Nasionalisme di Transyordania
Pada tahun 1920 ditetapkan bahwa Transyordania menjadi mandat Inggris. Transyordania dijadikan bufferstaat oleh Inggris sehingga ekspansi Suud Arabia terhambat & tidak ulang meluas ke arah utara. Transyordania diperlukan sebagai area yang dapat dilewati pipa-pipa minyak berasal dari Kirkuk di Irak ke Haifa di Palestina. Pembentukan Transyordania juga untuk menambahkan kedudukan kepada Abdullah yang mengalah kepada saudaranya Faisal untuk mengasyikkan dirinya Abdullah diangkat menjadi Amir di Transyordania.

Pada tahun 1928 berjalan perjanjian antara Inggris & Transyordania yang berisi bahwa Inggris mengakui kemerdekaan Transyordania di bawah mandat Inggris. Tentara Transyordania langsung dapat dibentuk di bawah bimbingan opsir-opsir Inggris. Tentara Transyordania yang disebut Arab Legiun adalah tentara Arab yang termodern & terkuat di antara tentara Arab yang lain.

Dalam Perang Dunia 2, Abdullah memihak Inggris gara-gara Inggris sudah berjanji bahwa sehabis perang, Transyordania dapat diberikan kemerdekaan penuh & dihapusnya mandat Inggris. Janji Inggris dilaksanakan pada tanggal 22 Maret 1946 & Abdullah sebagai rajanya. Pada kala berjalan perang Arab-Israel, tentara Transyordania berhasil mendapat kemenangan dengan merebut lokasi Palestina Tengah & separuh berasal dari kota Yerussalem. Daerah-daerah itu langsung dimasukkan ke di dalam lokasi Transyordania & Abdullah menyebut kerajaannya Hasyimiyah Yordania. Peristiwa itu sebenarnya di luar dugaan bangsa-bangsa Arab lainya, gara-gara bangsa-bangsa Arab sudah memiliki rencana bahwa jika area Palestina sanggup direbut ulang berasal dari tangan Yahudi, maka dapat didirikan negara Arab Palestina di bawah mufti Yerussalem yang bernama Muhammad Amin Al-Huseini.

Abdullah bercita-cita inginkan mempersatukan area Syria, Libanon, Palestina dengan Transyordania di bawah kekuasaannya menjadi Syria Raya, namun cita-cita Abdullah itu mendapat pertentangan berasal dari Mesir & Abdul Aziz Ibnu Suud.
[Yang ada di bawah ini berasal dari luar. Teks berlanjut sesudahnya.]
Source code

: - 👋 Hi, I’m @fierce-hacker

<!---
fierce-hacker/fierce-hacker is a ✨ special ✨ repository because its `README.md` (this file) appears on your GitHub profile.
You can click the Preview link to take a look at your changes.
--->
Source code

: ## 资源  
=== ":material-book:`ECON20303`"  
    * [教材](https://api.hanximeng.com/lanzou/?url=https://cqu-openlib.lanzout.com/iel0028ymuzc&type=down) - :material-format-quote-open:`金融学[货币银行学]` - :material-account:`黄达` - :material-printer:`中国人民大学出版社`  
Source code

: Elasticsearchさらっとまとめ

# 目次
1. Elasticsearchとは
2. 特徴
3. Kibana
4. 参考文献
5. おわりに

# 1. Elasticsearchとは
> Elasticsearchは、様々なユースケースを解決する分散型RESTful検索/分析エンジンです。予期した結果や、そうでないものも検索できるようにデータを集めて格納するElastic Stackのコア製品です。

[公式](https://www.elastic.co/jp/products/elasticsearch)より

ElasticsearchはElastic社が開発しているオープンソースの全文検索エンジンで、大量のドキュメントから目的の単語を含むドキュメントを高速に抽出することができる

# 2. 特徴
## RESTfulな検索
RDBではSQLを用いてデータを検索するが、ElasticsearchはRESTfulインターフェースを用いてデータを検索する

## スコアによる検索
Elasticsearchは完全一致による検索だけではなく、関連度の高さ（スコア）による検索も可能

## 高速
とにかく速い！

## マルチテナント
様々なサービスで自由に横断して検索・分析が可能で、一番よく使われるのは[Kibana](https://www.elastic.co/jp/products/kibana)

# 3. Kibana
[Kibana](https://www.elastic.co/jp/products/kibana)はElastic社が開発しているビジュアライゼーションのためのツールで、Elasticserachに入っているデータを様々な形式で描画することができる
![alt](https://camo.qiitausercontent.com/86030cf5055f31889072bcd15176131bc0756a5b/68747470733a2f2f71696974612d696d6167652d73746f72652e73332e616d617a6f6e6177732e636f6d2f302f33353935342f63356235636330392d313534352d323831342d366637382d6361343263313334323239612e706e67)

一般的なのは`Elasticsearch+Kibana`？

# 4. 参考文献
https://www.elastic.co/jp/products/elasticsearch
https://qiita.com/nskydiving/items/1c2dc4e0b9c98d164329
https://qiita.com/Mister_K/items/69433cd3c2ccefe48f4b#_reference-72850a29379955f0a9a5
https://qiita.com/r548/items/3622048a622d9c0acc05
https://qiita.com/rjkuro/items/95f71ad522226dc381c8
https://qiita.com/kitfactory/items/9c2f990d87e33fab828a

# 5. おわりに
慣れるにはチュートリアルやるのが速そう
Pada tanggal 20 Juli 1951, Abdullah dibunuh di dalam sebuah masjid di Yerussalem. Abdullah lantas digantikan putranya Talal & lantas Hussein. Pada kala pemerintahan Hussein, pertalian antara Transyordania dengan Mesir amat baik dikala Hussein masih menjalankan politik bebas. Pada kala itu berjalan pemecatan panglima tentara Yordania bernama Glu Pasha meskipun sudah mengabdi kepada Yordania selama 25 tahun.
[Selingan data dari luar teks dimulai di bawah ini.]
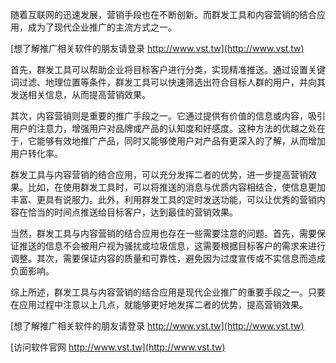 随着互联网的迅速发展，营销手段也在不断创新。而群发工具和内容营销的结合应用，成为了现代企业推广的主流方式之一。

[想了解推广相关软件的朋友请登录 http://www.vst.tw](http://www.vst.tw)

首先，群发工具可以帮助企业将目标客户进行分类，实现精准推送。通过设置关键词过滤、地理位置等条件，群发工具可以快速筛选出符合目标人群的用户，并向其发送相关信息，从而提高营销效果。

其次，内容营销则是重要的推广手段之一。它通过提供有价值的信息或内容，吸引用户的注意力，增强用户对品牌或产品的认知度和好感度。这种方法的优越之处在于，它能够有效地推广产品，同时又能够使用户对产品有更深入的了解，从而增加用户转化率。

群发工具与内容营销的结合应用，可以充分发挥二者的优势，进一步提高营销效果。比如，在使用群发工具时，可以将推送的消息与优质内容相结合，使信息更加丰富、更具有说服力。此外，利用群发工具的定时发送功能，可以让优秀的营销内容在恰当的时间点推送给目标客户，达到最佳的营销效果。

当然，群发工具与内容营销的结合应用也存在一些需要注意的问题。首先，需要保证推送的信息不会被用户视为骚扰或垃圾信息，这需要根据目标客户的需求来进行调整。其次，需要保证内容的质量和可靠性，避免因为过度宣传或不实信息而造成负面影响。

综上所述，群发工具与内容营销的结合应用是现代企业推广的重要手段之一。只要在应用过程中注意以上几点，就能够更好地发挥二者的优势，提高营销效果。

[想了解推广相关软件的朋友请登录 http://www.vst.tw](http://www.vst.tw)


[访问软件官网 http://www.vst.tw](http://www.vst.tw)
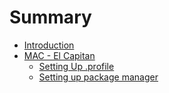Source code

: # Summary

* [Introduction](README.md)
* [MAC - El Capitan](mac_-_el_capitan.md)
   * [Setting Up .profile](setting_up_profile.md)
   * [Setting up package manager](setting_up_package_manager.md)

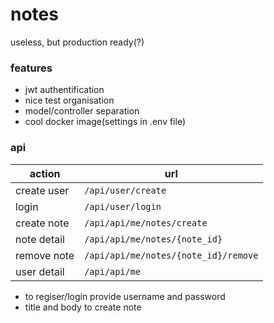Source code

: # notes
useless, but production ready(?)

### features
* jwt authentification
* nice test organisation
* model/controller separation
* cool docker image(settings in .env file)

### api
action      | url
----------- | ---------------
create user | `/api/user/create`
login	    | `/api/user/login`
create note | `/api/api/me/notes/create`
note detail | `/api/api/me/notes/{note_id}`
remove note | `/api/api/me/notes/{note_id}/remove`
user detail | `/api/api/me`

* to regiser/login provide username and password
* title and body to create note
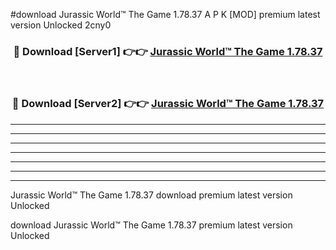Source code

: #download Jurassic World™ The Game 1.78.37 A P K [MOD] premium latest version Unlocked 2cny0 



<div align="center">
<h3>🔴 Download [Server1] 👉👉 <a href="https://apkdownload2.web.app/">Jurassic World™ The Game 1.78.37</a></h3><br>

<h3>🔴 Download [Server2] 👉👉 <a href="https://apkdownload2.web.app/">Jurassic World™ The Game 1.78.37</a></h3>
</div>





----------------------------------------------------------

----------------------------------------------------------

----------------------------------------------------------

----------------------------------------------------------

----------------------------------------------------------

----------------------------------------------------------

----------------------------------------------------------

Jurassic World™ The Game 1.78.37 download premium latest version Unlocked

download Jurassic World™ The Game 1.78.37 premium latest version Unlocked
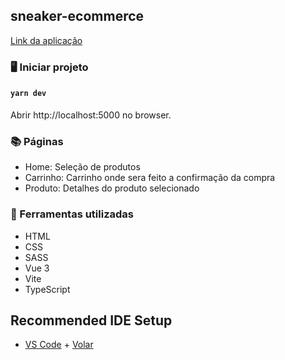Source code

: ## sneaker-ecommerce
<a href="https://sneaker-ecommerce.vercel.app/">Link da aplicação</a>

### 🖥️ Iniciar projeto

#### `yarn dev`
Abrir http://localhost:5000 no browser.

### 📚 Páginas

- Home: Seleção de produtos
- Carrinho: Carrinho onde sera feito a confirmação da compra
- Produto: Detalhes do produto selecionado

### 🔨 Ferramentas utilizadas

- HTML
- CSS
- SASS
- Vue 3
- Vite
- TypeScript



## Recommended IDE Setup
- [VS Code](https://code.visualstudio.com/) + [Volar](https://marketplace.visualstudio.com/items?itemName=Vue.volar)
Hussein berbuat demikian, gara-gara sudah dijanjikan dapat diberi bantuan materill oleh Mesir & Abdul Aziz Ibnu Suud jika Yordania menampik bantuan berasal dari Inggris. Bantuan berasal dari Mesir & Suud Arabia ternyata tidak diperoleh sehingga lantas Yordania bersedia terima bantuan berasal dari Amerika. Hal ini lantas mengakibatkan kerenggangan ulang pertalian antara Mesir & Yordania & mencapai puncaknya pada kala Yordania tidak bersedia memadukan diri dengan Republik Arab Persatuan, namun justru memadukan diri dengan Irak di dalam Federasi Arab pada tahun 1958.